Il Tribunale Amministrativo Regionale del Lazio ha annullato una serie di provvedimenti dell’Agenzia delle Dogane e dei Monopoli (ADM) relativi ai canoni dovuti dai concessionari del bingo durante il regime di proroga tecnica delle concessioni, stabilendo che l’importo fisso previsto dalla legge è incompatibile con il diritto dell’Unione europea.
Le sentenze, pubblicate tra il 23 e il 24 febbraio 2026, riguardano diversi ricorsi presentati da associazioni e società concessionarie contro le note con cui ADM aveva imposto il pagamento del canone mensile, aumentato nel tempo fino a 7.500 euro, anche durante i periodi di chiusura delle sale e senza tener conto dei fatturati effettivi.
Niente canone durante le chiusure Covid
Il Tar ha innanzitutto ribadito che il canone non è dovuto nei mesi in cui le sale bingo sono rimaste chiuse per effetto dei provvedimenti anti-Covid.
Richiamando l’articolo 69 del decreto legge n. 18/2020, i giudici hanno affermato che l’esonero dal pagamento deve valere per tutto il periodo di sospensione dell’attività imposto dall’autorità pubblica, in quanto sarebbe irragionevole pretendere il versamento di somme in assenza della possibilità di esercitare l’attività.
La sospensione del canone è stata quindi ritenuta coerente con il principio di sinallagmaticità del rapporto concessorio: se l’attività non può essere svolta per factum principis, il concessionario non è tenuto al pagamento.
Proroghe tecniche illegittime secondo il diritto Ue
Il cuore delle decisioni riguarda però la compatibilità della proroga tecnica delle concessioni bingo con la direttiva europea 2014/23/UE.
Il Tar ha applicato i principi stabiliti dalla Corte di Giustizia dell’Unione europea nella sentenza del 20 marzo 2025 (cause riunite C-728/22, C-729/22 e C-730/22), secondo cui:
- le proroghe disposte dopo il 18 aprile 2016 rientrano nell’ambito di applicazione della direttiva concessioni;
- le modifiche unilaterali operate dal legislatore italiano non rientrano nelle ipotesi derogatorie previste dall’articolo 43 della direttiva;
- la proroga tecnica, così strutturata, avrebbe richiesto una nuova gara pubblica.
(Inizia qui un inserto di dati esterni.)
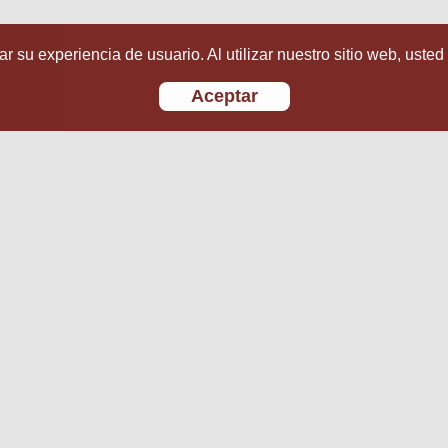
r su experiencia de usuario. Al utilizar nuestro sitio web, usted
Aceptar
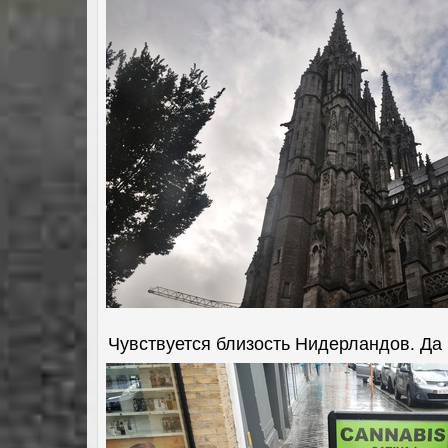
Чувствуется близость Нидерландов. Да 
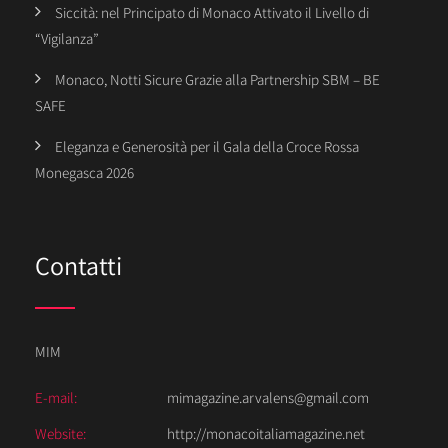
Siccità: nel Principato di Monaco Attivato il Livello di
“Vigilanza”
Monaco, Notti Sicure Grazie alla Partnership SBM – BE
SAFE
Eleganza e Generosità per il Gala della Croce Rossa
Monegasca 2026
Contatti
MIM
E-mail:
mimagazine.arvalens@gmail.com
Website:
http://monacoitaliamagazine.net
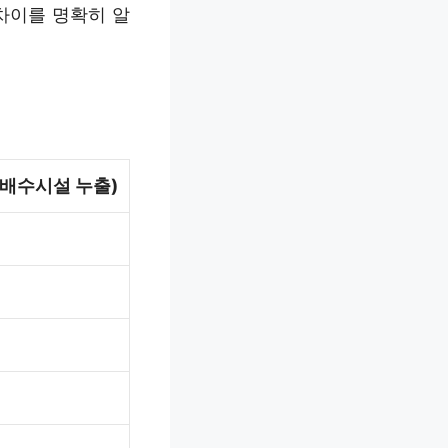
차이를 명확히 알
배수시설 누출)
해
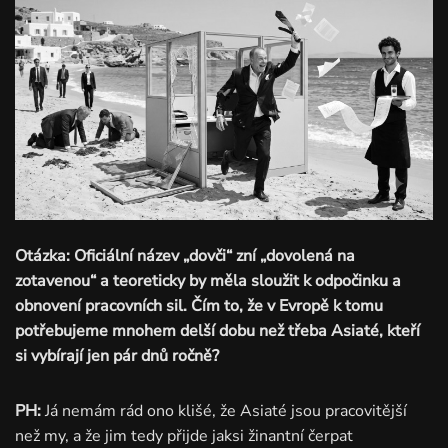
Otázka: Oficiální název „dovči“ zní „dovolená na
zotavenou“ a teoreticky by měla sloužit k odpočinku a
obnovení pracovních sil. Čím to, že v Evropě k tomu
potřebujeme mnohem delší dobu než třeba Asiaté, kteří
si vybírají jen pár dnů ročně?
PH:
Já nemám rád ono klišé, že Asiaté jsou pracovitější
než my, a že jim tedy přijde jaksi žinantní čerpat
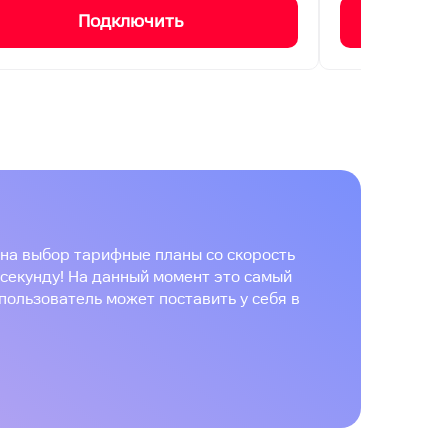
Подключить
на выбор тарифные планы со скорость
 секунду! На данный момент это самый
пользователь может поставить у себя в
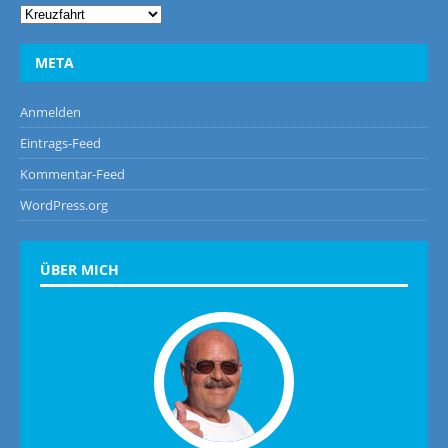
META
Anmelden
Eintrags-Feed
Kommentar-Feed
WordPress.org
ÜBER MICH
Di conseguenza, il sistema di proroghe reiterate previsto dall’articolo 1, comma 1047, della legge n. 205/2017 (e dalle precedenti modifiche) è stato ritenuto in contrasto con il diritto eurounitario e deve essere disapplicato.
Canone fisso incompatibile con la direttiva
Particolarmente rilevante è il passaggio in cui il Tar afferma che non è legittima la determinazione di un canone fisso e forfettario, identico per tutti i concessionari, indipendentemente dal fatturato e dalla redditività effettiva.
Secondo la Corte di Giustizia, infatti, l’indennità eventualmente dovuta durante il periodo di proroga non può essere stabilita in modo rigido, ma deve tener conto:
- dei ricavi effettivamente conseguiti dal singolo operatore;
- dei vantaggi ottenuti (come l’assenza di gara);
- dei sacrifici imposti, tra cui il divieto di trasferimento dei locali.
Il Tar ha quindi annullato le note ADM che applicavano automaticamente il canone da 7.500 euro mensili, affermando che l’Agenzia dovrà rideterminare le somme dovute con provvedimenti discrezionali, anche provvisori, sulla base di un’istruttoria concreta e parametrata ai fatturati.
Indennità sì, ma da rideterminare
Le sentenze precisano che l’illegittimità della proroga non comporta l’azzeramento totale degli importi dovuti. I concessionari restano tenuti al pagamento di un’indennità per l’esercizio di fatto dell’attività, al fine di evitare un indebito vantaggio.
Tuttavia, tale indennità dovrà essere ricalcolata da ADM in modo proporzionato e conforme ai principi europei, superando il meccanismo automatico previsto dalla normativa nazionale.